* **What you should do**
Tally how many lines of the records contain the string "description". Case counts. Give only the number.

(Plain-text document sources)
· · ·
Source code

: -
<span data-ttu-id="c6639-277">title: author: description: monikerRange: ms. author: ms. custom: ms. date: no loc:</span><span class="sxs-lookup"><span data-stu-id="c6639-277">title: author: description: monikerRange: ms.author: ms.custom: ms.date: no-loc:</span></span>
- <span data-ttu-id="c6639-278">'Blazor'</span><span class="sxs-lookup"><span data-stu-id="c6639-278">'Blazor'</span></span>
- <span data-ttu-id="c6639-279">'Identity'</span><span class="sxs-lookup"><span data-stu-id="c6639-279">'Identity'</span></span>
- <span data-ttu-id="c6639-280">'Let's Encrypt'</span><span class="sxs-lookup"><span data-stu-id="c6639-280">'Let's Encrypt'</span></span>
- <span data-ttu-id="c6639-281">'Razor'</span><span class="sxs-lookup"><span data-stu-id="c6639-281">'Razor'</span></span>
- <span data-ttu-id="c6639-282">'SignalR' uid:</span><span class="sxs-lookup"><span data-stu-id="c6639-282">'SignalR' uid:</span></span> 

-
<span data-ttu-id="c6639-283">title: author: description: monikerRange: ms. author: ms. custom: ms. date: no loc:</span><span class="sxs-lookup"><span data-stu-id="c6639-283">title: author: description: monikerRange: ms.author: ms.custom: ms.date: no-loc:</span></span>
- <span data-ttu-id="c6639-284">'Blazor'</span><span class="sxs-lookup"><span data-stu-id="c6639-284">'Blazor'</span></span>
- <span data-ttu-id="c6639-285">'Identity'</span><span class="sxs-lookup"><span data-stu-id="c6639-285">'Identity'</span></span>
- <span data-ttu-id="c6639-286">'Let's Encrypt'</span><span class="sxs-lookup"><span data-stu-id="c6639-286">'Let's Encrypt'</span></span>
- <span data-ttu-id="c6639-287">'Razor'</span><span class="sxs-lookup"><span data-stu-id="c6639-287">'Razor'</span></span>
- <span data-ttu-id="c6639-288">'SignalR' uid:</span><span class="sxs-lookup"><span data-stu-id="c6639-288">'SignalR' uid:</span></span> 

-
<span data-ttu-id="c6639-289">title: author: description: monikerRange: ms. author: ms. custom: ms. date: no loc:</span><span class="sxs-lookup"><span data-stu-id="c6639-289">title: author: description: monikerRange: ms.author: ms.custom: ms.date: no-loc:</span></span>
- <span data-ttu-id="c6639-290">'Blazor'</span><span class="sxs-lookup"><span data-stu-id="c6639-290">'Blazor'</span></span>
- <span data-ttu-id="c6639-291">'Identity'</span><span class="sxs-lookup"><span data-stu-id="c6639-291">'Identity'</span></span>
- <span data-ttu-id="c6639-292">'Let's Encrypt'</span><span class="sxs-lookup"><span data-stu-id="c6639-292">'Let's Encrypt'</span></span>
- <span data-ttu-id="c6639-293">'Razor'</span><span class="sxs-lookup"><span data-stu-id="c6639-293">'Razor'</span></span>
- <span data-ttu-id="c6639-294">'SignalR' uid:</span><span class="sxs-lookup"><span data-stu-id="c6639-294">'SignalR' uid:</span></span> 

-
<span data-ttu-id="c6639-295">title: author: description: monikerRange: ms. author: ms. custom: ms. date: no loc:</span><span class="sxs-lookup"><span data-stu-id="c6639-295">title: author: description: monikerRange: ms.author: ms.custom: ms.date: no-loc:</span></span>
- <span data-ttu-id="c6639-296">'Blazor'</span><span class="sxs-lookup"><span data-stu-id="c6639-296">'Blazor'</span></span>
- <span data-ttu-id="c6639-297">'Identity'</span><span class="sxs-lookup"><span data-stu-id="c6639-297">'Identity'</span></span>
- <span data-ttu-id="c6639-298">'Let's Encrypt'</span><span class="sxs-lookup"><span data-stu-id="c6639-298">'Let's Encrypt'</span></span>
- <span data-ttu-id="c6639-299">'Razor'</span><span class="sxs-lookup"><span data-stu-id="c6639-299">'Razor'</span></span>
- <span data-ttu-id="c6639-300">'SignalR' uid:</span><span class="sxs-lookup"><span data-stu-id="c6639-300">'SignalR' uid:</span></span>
· · ·
* **Your solution**
4